Cette déclaration stupéfia les autres. Jésus-Christ et Bécu eux-mêmes, malgré leur ivresse, levèrent la tête. Il y eut un silence, on le regardait comme s’il fût devenu brusquement fou ; et lui, fouetté par l’effet produit, les mains tremblantes pourtant de l’engagement qu’il prenait, ajouta :

— Il y en aura bien un demi-arpent… Cochon qui s’en dédit ! C’est juré !

Lengaigne s’en alla avec son fils Victor, exaspéré et malade de cette largesse du voisin : la terre ne lui coûtait guère, il avait assez volé le monde ! Macqueron, malgré le froid, décrocha son fusil, sortit voir s’il rencontrerait un lapin, aperçu la veille au bout de sa vigne. Il ne resta que Lequeu, qui passait là ses dimanches, sans rien boire, et que les deux joueurs, acharnés, le nez dans les cartes. Des heures s’écoulèrent, d’autres paysans vinrent et repartirent.

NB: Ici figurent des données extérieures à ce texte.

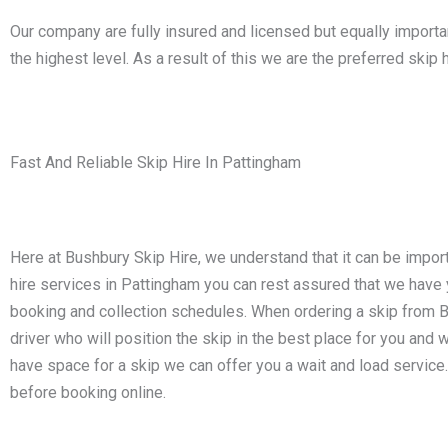
Our company are fully insured and licensed but equally impor
the highest level. As a result of this we are the preferred sk
Fast And Reliable Skip Hire In Pattingham
Here at Bushbury Skip Hire, we understand that it can be impor
hire services in Pattingham you can rest assured that we hav
booking and collection schedules. When ordering a skip from Bus
driver who will position the skip in the best place for you and w
have space for a skip we can offer you a wait and load service.
before booking online.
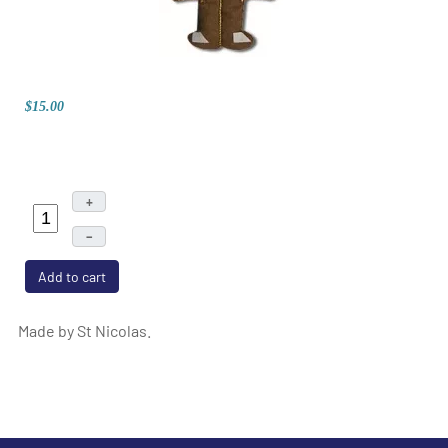
$15.00
+
–
Add to cart
Made by St Nicolas.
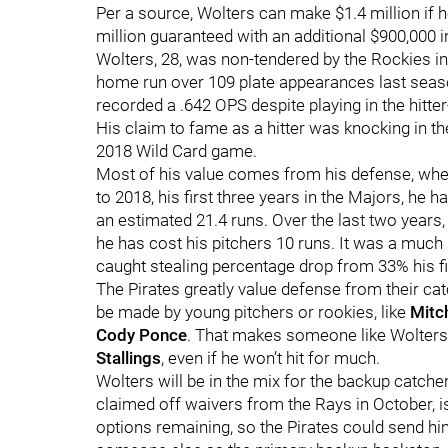
Per a source, Wolters can make $1.4 million if
million guaranteed with an additional $900,000
Wolters, 28, was non-tendered by the Rockies i
home run over 109 plate appearances last seaso
recorded a .642 OPS despite playing in the hitter
His claim to fame as a hitter was knocking in th
2018 Wild Card game.
Most of his value comes from his defense, wher
to 2018, his first three years in the Majors, he
an estimated 21.4 runs. Over the last two years,
he has cost his pitchers 10 runs. It was a much 
caught stealing percentage drop from 33% his fi
The Pirates greatly value defense from their catc
be made by young pitchers or rookies, like
Mitch
Cody Ponce
. That makes someone like Wolters
Stallings
, even if he won’t hit for much.
Wolters will be in the mix for the backup catcher
claimed off waivers from the Rays in October, i
options remaining, so the Pirates could send hi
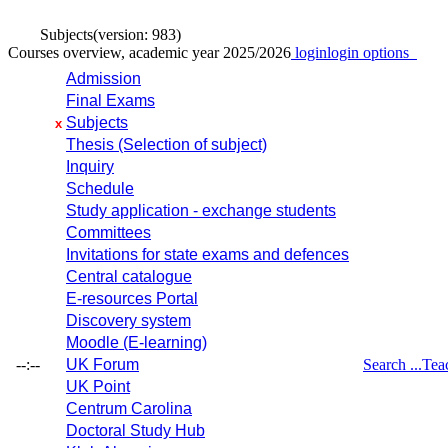
Subjects
(version: 983)
Courses overview, academic year 2025/2026
login
login options
Admission
Final Exams
Subjects
x
Thesis (Selection of subject)
Inquiry
Schedule
Study application - exchange students
Committees
Invitations for state exams and defences
Central catalogue
E-resources Portal
Discovery system
Moodle (E-learning)
--:--
UK Forum
Search ...
Tea
UK Point
Centrum Carolina
Doctoral Study Hub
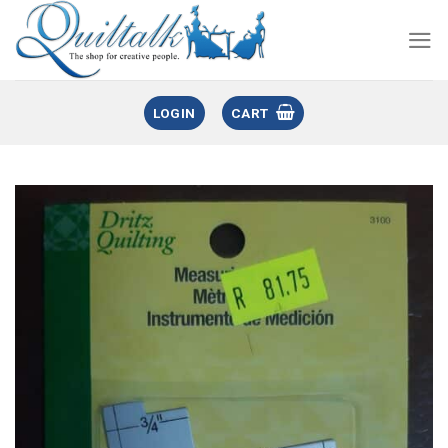
LOGIN
CART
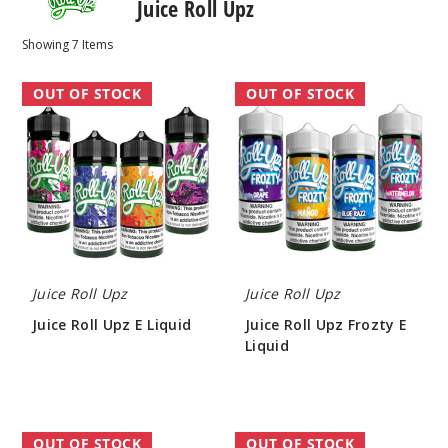
Juice Roll Upz
Showing
7
Items
Juice
Juice
OUT OF STOCK
OUT OF STOCK
Roll
Roll
Upz
Upz
E
Frozty
Liquid
E
Liquid
Juice Roll Upz
Juice Roll Upz
Juice Roll Upz E Liquid
Juice Roll Upz Frozty E
Liquid
$7.70
$7.70
Juice
Juice
OUT OF STOCK
OUT OF STOCK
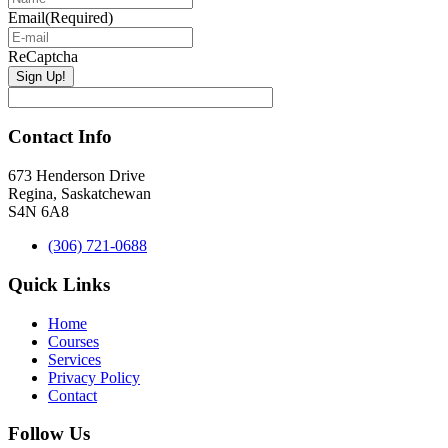
Email
(Required)
ReCaptcha
Contact Info
673 Henderson Drive
Regina, Saskatchewan
S4N 6A8
(306) 721-0688
Quick Links
Home
Courses
Services
Privacy Policy
Contact
Follow Us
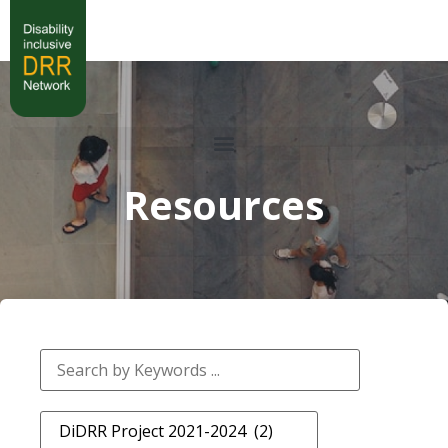
Resources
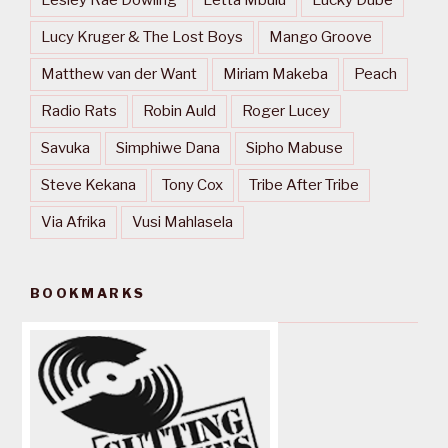
Lesley Rae Dowling
Letta Mbulu
Lucky Dube
Lucy Kruger & The Lost Boys
Mango Groove
Matthew van der Want
Miriam Makeba
Peach
Radio Rats
Robin Auld
Roger Lucey
Savuka
Simphiwe Dana
Sipho Mabuse
Steve Kekana
Tony Cox
Tribe After Tribe
Via Afrika
Vusi Mahlasela
BOOKMARKS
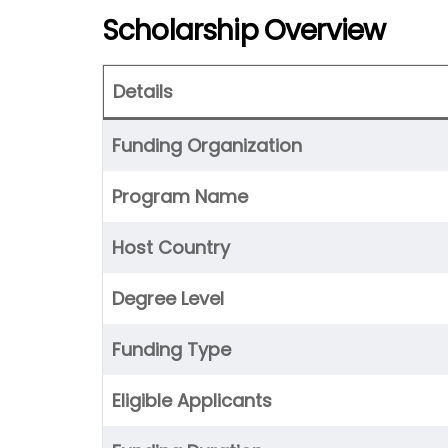
Scholarship Overview
Details
Funding Organization
Program Name
Host Country
Degree Level
Funding Type
Eligible Applicants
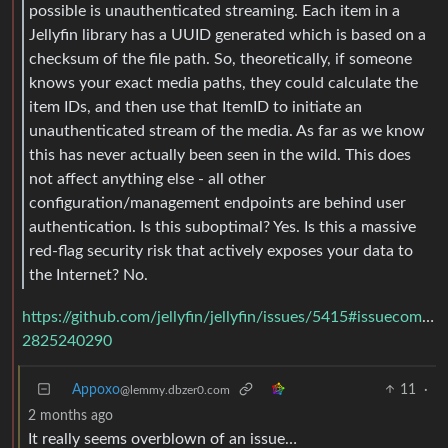
possible is unauthenticated streaming. Each item in a
Jellyfin library has a UUID generated which is based on a
checksum of the file path. So, theoretically, if someone
knows your exact media paths, they could calculate the
item IDs, and then use that ItemID to initiate an
unauthenticated stream of the media. As far as we know
this has never actually been seen in the wild. This does
not affect anything else - all other
configuration/management endpoints are behind user
authentication. Is this suboptimal? Yes. Is this a massive
red-flag security risk that actively exposes your data to
the Internet? No.
https://github.com/jellyfin/jellyfin/issues/5415#issuecomme
2825240290
Appoxo
11
·
@lemmy.dbzer0.com
2 months ago
It really seems overblown of an issue…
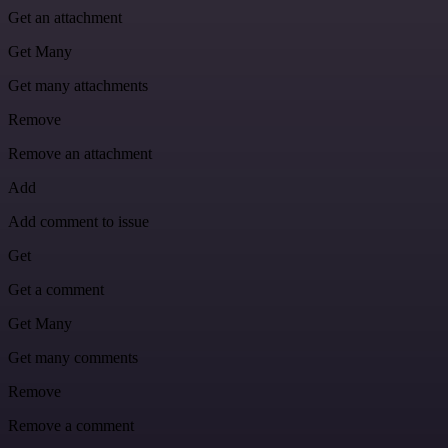
Get an attachment
Get Many
Get many attachments
Remove
Remove an attachment
Add
Add comment to issue
Get
Get a comment
Get Many
Get many comments
Remove
Remove a comment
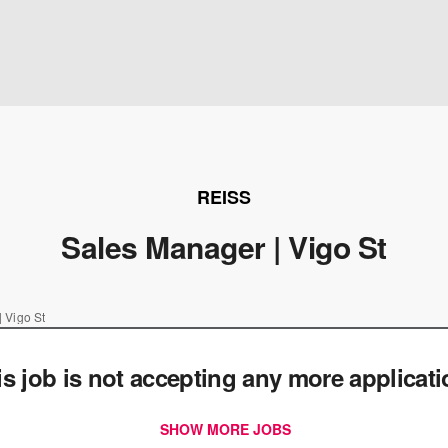
REISS
Sales Manager | Vigo St
 Vigo St
is job is not accepting any more applicat
SHOW MORE JOBS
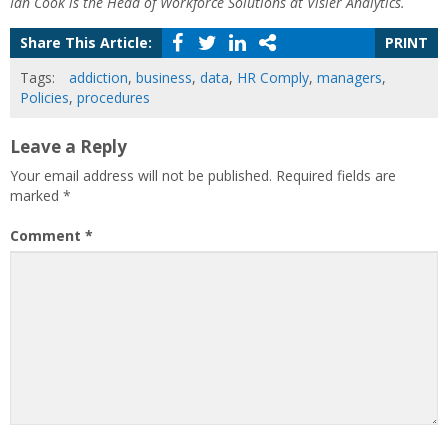
Ian Cook is the Head of Workforce Solutions at Visier Analytics.
Share This Article:
PRINT
Tags:
addiction
,
business
,
data
,
HR Comply
,
managers
,
Policies
,
procedures
Leave a Reply
Your email address will not be published.
Required fields are
marked
*
Comment
*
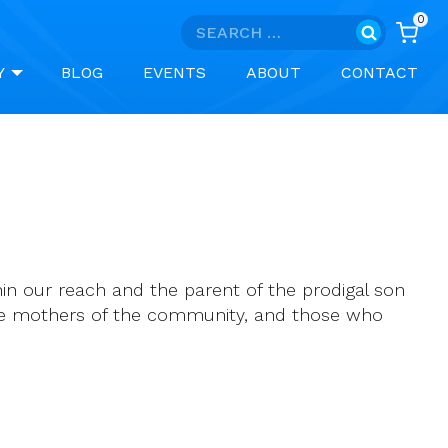
0
Search
for:
Y
BLOG
EVENTS
ABOUT
CONTACT
n our reach and the parent of the prodigal son
the mothers of the community, and those who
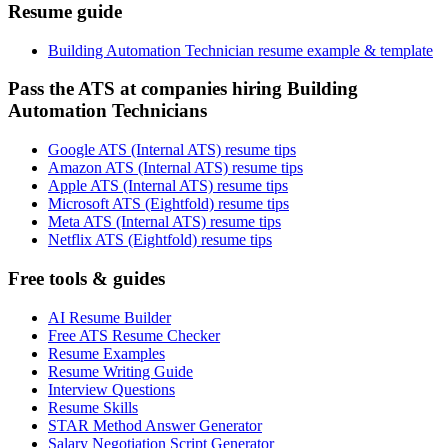
Resume guide
Building Automation Technician resume example & template
Pass the ATS at companies hiring Building
Automation Technicians
Google ATS (Internal ATS) resume tips
Amazon ATS (Internal ATS) resume tips
Apple ATS (Internal ATS) resume tips
Microsoft ATS (Eightfold) resume tips
Meta ATS (Internal ATS) resume tips
Netflix ATS (Eightfold) resume tips
Free tools & guides
AI Resume Builder
Free ATS Resume Checker
Resume Examples
Resume Writing Guide
Interview Questions
Resume Skills
STAR Method Answer Generator
Salary Negotiation Script Generator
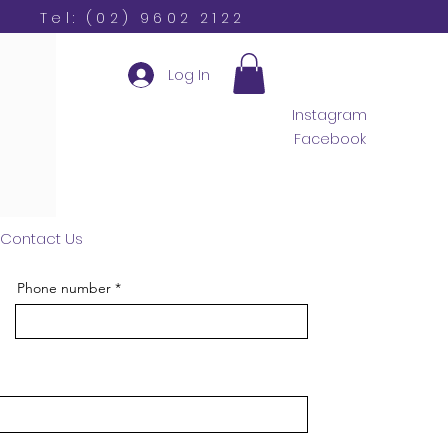
Tel: (02) 9602 2122
Log In
Instagram
Facebook
Contact Us
Phone number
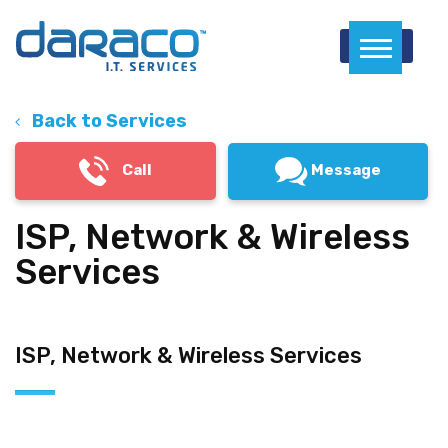
Menu
Back to Services
Call
Message
ISP, Network & Wireless
Services
ISP, Network & Wireless Services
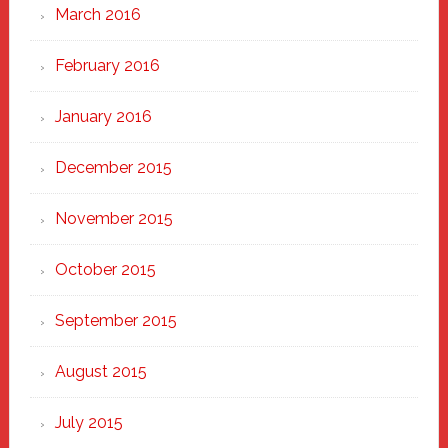
March 2016
February 2016
January 2016
December 2015
November 2015
October 2015
September 2015
August 2015
July 2015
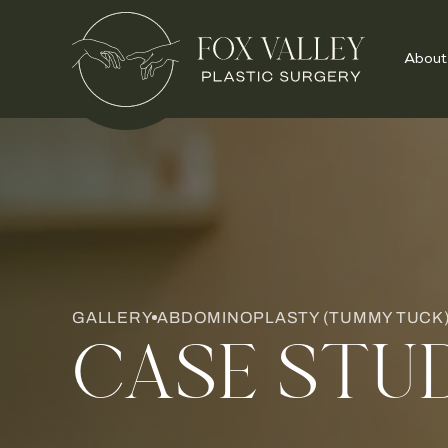
About
GALLERY
ABDOMINOPLASTY (TUMMY TUCK) 
CASE STU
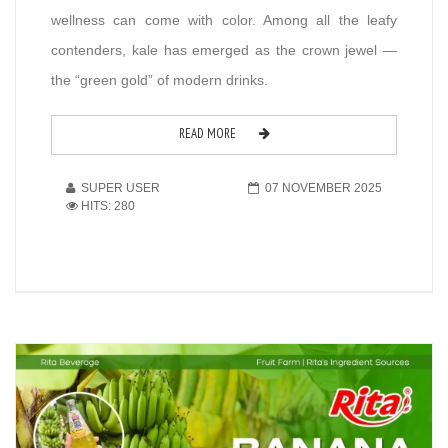
wellness can come with color. Among all the leafy
contenders, kale has emerged as the crown jewel —
the “green gold” of modern drinks.
READ MORE
SUPER USER
07 NOVEMBER 2025
HITS: 280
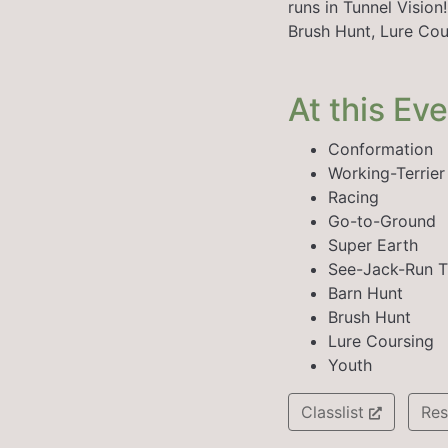
runs in Tunnel Visio
Brush Hunt, Lure Cou
At this Ev
Conformation
Working-Terrie
Racing
Go-to-Ground
Super Earth
See-Jack-Run T
Barn Hunt
Brush Hunt
Lure Coursing
Youth
Classlist
Res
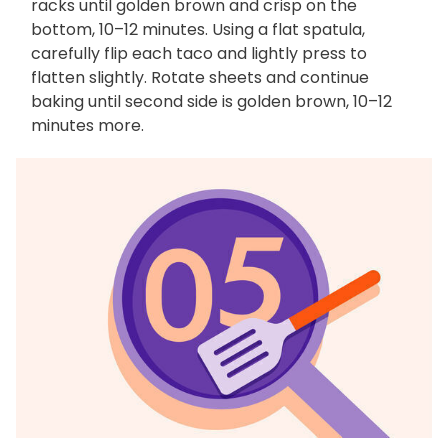
racks until golden brown and crisp on the
bottom, 10–12 minutes. Using a flat spatula,
carefully flip each taco and lightly press to
flatten slightly. Rotate sheets and continue
baking until second side is golden brown, 10–12
minutes more.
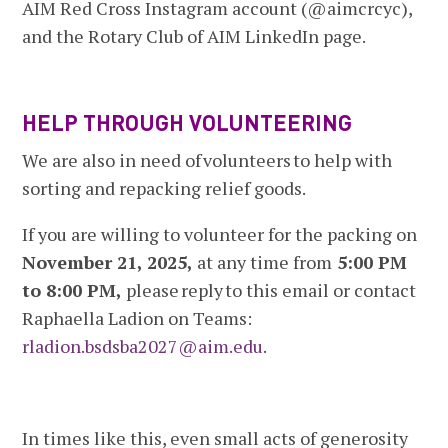
AIM Red Cross Instagram account (@aimcrcyc),
and the Rotary Club of AIM LinkedIn page.
HELP THROUGH VOLUNTEERING
We are also in need of volunteers to help with
sorting and repacking relief goods.
If you are willing to volunteer for the packing on
November 21, 2025,
at any time from
5:00 PM
to 8:00 PM,
please reply to this email or contact
Raphaella Ladion on Teams:
rladion.bsdsba2027@aim.edu
.
In times like this, even small acts of generosity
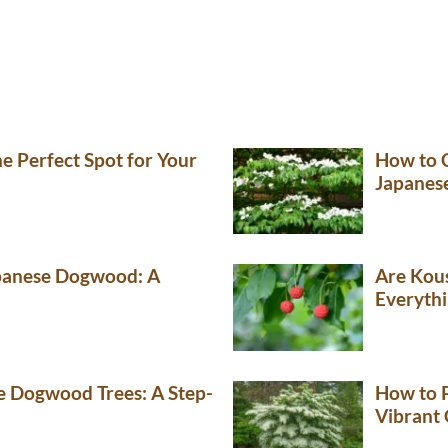
e Perfect Spot for Your
How to C
Japanes
panese Dogwood: A
Are Kou
Everyth
 Dogwood Trees: A Step-
How to 
Vibrant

Vers cinq heures, une main brutale poussa la porte, et Buteau parut, suivi de Jean. Dès qu’il aperçut Jésus-Christ, il cria :

— J’aurais parié vingt sous… Est-ce que tu te fous du peuple ? Nous t’attendons.

Mais l’ivrogne, bavant et s’égayant, répondit :

— Eh ! sacré farceur, c’est moi qui t’attends… Depuis ce matin, tu nous fais droguer.

Buteau s’était arrêté à la Borderie, où Jacqueline, que dès quinze ans il culbutait sur le foin, l’avait retenu à manger des rôties avec Jean. Le fermier Hourdequin étant allé déjeuner à Cloyes, au sortir de la messe, on avait nocé très tard, et les deux garçons arrivaient seulement, ne se quittant plus.

Cependant, Bécu gueulait qu’il payait les cinq litres, mais que c’était une partie à continuer ; tandis que Jésus-Christ, après s’être décollé péniblement de sa chaise, suivait son frère, les yeux noyés de douceur.

— Attends là, dit Buteau à Jean, et dans une demi-heure, viens me rejoindre… Tu sais que tu dînes avec moi chez le père.